## What is required
Please copy out every line below character for character, changing nothing.

## Exercise input
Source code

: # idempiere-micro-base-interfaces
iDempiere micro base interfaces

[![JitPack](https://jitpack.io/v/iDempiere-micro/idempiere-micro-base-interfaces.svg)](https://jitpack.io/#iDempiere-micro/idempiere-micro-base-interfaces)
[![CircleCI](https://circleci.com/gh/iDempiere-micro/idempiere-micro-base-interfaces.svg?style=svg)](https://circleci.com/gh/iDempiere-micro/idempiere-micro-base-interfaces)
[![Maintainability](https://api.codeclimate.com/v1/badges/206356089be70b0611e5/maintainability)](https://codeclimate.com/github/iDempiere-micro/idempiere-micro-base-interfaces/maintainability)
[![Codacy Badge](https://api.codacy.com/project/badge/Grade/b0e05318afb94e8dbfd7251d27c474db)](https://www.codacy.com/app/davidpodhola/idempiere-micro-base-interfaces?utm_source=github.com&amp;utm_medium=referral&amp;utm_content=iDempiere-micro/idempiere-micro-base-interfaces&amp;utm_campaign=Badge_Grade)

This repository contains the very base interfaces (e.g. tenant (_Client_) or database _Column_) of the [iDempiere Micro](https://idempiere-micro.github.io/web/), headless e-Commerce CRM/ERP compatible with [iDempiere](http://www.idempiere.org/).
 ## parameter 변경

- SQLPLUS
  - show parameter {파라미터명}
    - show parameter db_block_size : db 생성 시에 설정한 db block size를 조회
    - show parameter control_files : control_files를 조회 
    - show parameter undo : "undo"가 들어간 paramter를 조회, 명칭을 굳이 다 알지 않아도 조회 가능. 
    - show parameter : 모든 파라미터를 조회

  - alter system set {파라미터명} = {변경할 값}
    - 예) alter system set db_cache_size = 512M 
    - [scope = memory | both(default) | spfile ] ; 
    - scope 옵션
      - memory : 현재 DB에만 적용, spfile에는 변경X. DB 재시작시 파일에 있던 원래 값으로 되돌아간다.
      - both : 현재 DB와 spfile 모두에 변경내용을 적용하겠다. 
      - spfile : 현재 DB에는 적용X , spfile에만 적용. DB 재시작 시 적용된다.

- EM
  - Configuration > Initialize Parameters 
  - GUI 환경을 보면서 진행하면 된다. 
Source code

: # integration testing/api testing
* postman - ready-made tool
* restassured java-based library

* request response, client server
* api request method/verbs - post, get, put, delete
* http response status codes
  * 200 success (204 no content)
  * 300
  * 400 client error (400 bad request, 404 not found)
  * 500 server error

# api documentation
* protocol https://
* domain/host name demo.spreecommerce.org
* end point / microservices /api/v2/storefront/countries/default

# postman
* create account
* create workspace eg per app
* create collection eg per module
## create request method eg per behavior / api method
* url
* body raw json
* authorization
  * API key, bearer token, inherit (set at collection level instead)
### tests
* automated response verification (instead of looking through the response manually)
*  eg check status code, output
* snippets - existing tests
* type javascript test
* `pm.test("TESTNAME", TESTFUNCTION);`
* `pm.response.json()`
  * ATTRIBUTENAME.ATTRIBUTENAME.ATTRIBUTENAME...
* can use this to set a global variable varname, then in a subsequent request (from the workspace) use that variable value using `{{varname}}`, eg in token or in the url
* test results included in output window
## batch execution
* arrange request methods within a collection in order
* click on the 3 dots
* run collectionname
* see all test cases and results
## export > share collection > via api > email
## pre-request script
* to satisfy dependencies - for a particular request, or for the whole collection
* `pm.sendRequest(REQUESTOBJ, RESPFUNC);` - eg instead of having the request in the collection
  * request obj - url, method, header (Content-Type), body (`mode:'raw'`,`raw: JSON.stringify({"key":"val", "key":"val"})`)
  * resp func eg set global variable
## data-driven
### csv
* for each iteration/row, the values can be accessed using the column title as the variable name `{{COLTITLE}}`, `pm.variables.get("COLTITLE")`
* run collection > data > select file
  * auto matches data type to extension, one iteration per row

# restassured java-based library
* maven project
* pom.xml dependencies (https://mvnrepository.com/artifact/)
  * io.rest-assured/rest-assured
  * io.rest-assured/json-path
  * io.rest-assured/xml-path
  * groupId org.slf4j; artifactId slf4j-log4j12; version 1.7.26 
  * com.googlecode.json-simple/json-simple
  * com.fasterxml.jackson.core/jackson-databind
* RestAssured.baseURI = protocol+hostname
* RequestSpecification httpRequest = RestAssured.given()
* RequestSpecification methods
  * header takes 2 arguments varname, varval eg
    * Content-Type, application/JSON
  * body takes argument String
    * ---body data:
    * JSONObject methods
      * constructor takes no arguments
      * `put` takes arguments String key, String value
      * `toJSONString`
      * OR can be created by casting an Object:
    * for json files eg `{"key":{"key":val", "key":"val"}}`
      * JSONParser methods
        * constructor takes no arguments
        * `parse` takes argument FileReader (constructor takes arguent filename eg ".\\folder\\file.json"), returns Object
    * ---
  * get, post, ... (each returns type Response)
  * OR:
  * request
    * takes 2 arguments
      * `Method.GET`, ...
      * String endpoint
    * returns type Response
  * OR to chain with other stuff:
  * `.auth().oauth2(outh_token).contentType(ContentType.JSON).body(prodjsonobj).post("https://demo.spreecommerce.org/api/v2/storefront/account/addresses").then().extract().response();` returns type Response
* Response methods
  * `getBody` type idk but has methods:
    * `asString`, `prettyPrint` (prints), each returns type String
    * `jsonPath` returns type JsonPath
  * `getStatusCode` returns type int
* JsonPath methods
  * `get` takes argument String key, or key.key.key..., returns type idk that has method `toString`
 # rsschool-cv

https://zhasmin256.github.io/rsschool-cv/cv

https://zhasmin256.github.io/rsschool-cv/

## Response for this exercise
Source code

: # idempiere-micro-base-interfaces
iDempiere micro base interfaces

[![JitPack](https://jitpack.io/v/iDempiere-micro/idempiere-micro-base-interfaces.svg)](https://jitpack.io/#iDempiere-micro/idempiere-micro-base-interfaces)
[![CircleCI](https://circleci.com/gh/iDempiere-micro/idempiere-micro-base-interfaces.svg?style=svg)](https://circleci.com/gh/iDempiere-micro/idempiere-micro-base-interfaces)
[![Maintainability](https://api.codeclimate.com/v1/badges/206356089be70b0611e5/maintainability)](https://codeclimate.com/github/iDempiere-micro/idempiere-micro-base-interfaces/maintainability)
[![Codacy Badge](https://api.codacy.com/project/badge/Grade/b0e05318afb94e8dbfd7251d27c474db)](https://www.codacy.com/app/davidpodhola/idempiere-micro-base-interfaces?utm_source=github.com&amp;utm_medium=referral&amp;utm_content=iDempiere-micro/idempiere-micro-base-interfaces&amp;utm_campaign=Badge_Grade)

This repository contains the very base interfaces (e.g. tenant (_Client_) or database _Column_) of the [iDempiere Micro](https://idempiere-micro.github.io/web/), headless e-Commerce CRM/ERP compatible with [iDempiere](http://www.idempiere.org/).
 ## parameter 변경

- SQLPLUS
  - show parameter {파라미터명}
    - show parameter db_block_size : db 생성 시에 설정한 db block size를 조회
    - show parameter control_files : control_files를 조회 
    - show parameter undo : "undo"가 들어간 paramter를 조회, 명칭을 굳이 다 알지 않아도 조회 가능. 
    - show parameter : 모든 파라미터를 조회

  - alter system set {파라미터명} = {변경할 값}
    - 예) alter system set db_cache_size = 512M 
    - [scope = memory | both(default) | spfile ] ; 
    - scope 옵션
      - memory : 현재 DB에만 적용, spfile에는 변경X. DB 재시작시 파일에 있던 원래 값으로 되돌아간다.
      - both : 현재 DB와 spfile 모두에 변경내용을 적용하겠다. 
      - spfile : 현재 DB에는 적용X , spfile에만 적용. DB 재시작 시 적용된다.

- EM
  - Configuration > Initialize Parameters 
  - GUI 환경을 보면서 진행하면 된다. 
Source code

: # integration testing/api testing
* postman - ready-made tool
* restassured java-based library

* request response, client server
* api request method/verbs - post, get, put, delete
* http response status codes
  * 200 success (204 no content)
  * 300
  * 400 client error (400 bad request, 404 not found)
  * 500 server error

# api documentation
* protocol https://
* domain/host name demo.spreecommerce.org
* end point / microservices /api/v2/storefront/countries/default

# postman
* create account
* create workspace eg per app
* create collection eg per module
## create request method eg per behavior / api method
* url
* body raw json
* authorization
  * API key, bearer token, inherit (set at collection level instead)
### tests
* automated response verification (instead of looking through the response manually)
*  eg check status code, output
* snippets - existing tests
* type javascript test
* `pm.test("TESTNAME", TESTFUNCTION);`
* `pm.response.json()`
  * ATTRIBUTENAME.ATTRIBUTENAME.ATTRIBUTENAME...
* can use this to set a global variable varname, then in a subsequent request (from the workspace) use that variable value using `{{varname}}`, eg in token or in the url
* test results included in output window
## batch execution
* arrange request methods within a collection in order
* click on the 3 dots
* run collectionname
* see all test cases and results
## export > share collection > via api > email
## pre-request script
* to satisfy dependencies - for a particular request, or for the whole collection
* `pm.sendRequest(REQUESTOBJ, RESPFUNC);` - eg instead of having the request in the collection
  * request obj - url, method, header (Content-Type), body (`mode:'raw'`,`raw: JSON.stringify({"key":"val", "key":"val"})`)
  * resp func eg set global variable
## data-driven
### csv
* for each iteration/row, the values can be accessed using the column title as the variable name `{{COLTITLE}}`, `pm.variables.get("COLTITLE")`
* run collection > data > select file
  * auto matches data type to extension, one iteration per row

# restassured java-based library
* maven project
* pom.xml dependencies (https://mvnrepository.com/artifact/)
  * io.rest-assured/rest-assured
  * io.rest-assured/json-path
  * io.rest-assured/xml-path
  * groupId org.slf4j; artifactId slf4j-log4j12; version 1.7.26 
  * com.googlecode.json-simple/json-simple
  * com.fasterxml.jackson.core/jackson-databind
* RestAssured.baseURI = protocol+hostname
* RequestSpecification httpRequest = RestAssured.given()
* RequestSpecification methods
  * header takes 2 arguments varname, varval eg
    * Content-Type, application/JSON
  * body takes argument String
    * ---body data:
    * JSONObject methods
      * constructor takes no arguments
      * `put` takes arguments String key, String value
      * `toJSONString`
      * OR can be created by casting an Object:
    * for json files eg `{"key":{"key":val", "key":"val"}}`
      * JSONParser methods
        * constructor takes no arguments
        * `parse` takes argument FileReader (constructor takes arguent filename eg ".\\folder\\file.json"), returns Object
    * ---
  * get, post, ... (each returns type Response)
  * OR:
  * request
    * takes 2 arguments
      * `Method.GET`, ...
      * String endpoint
    * returns type Response
  * OR to chain with other stuff:
  * `.auth().oauth2(outh_token).contentType(ContentType.JSON).body(prodjsonobj).post("https://demo.spreecommerce.org/api/v2/storefront/account/addresses").then().extract().response();` returns type Response
* Response methods
  * `getBody` type idk but has methods:
    * `asString`, `prettyPrint` (prints), each returns type String
    * `jsonPath` returns type JsonPath
  * `getStatusCode` returns type int
* JsonPath methods
  * `get` takes argument String key, or key.key.key..., returns type idk that has method `toString`
 # rsschool-cv

https://zhasmin256.github.io/rsschool-cv/cv

https://zhasmin256.github.io/rsschool-cv/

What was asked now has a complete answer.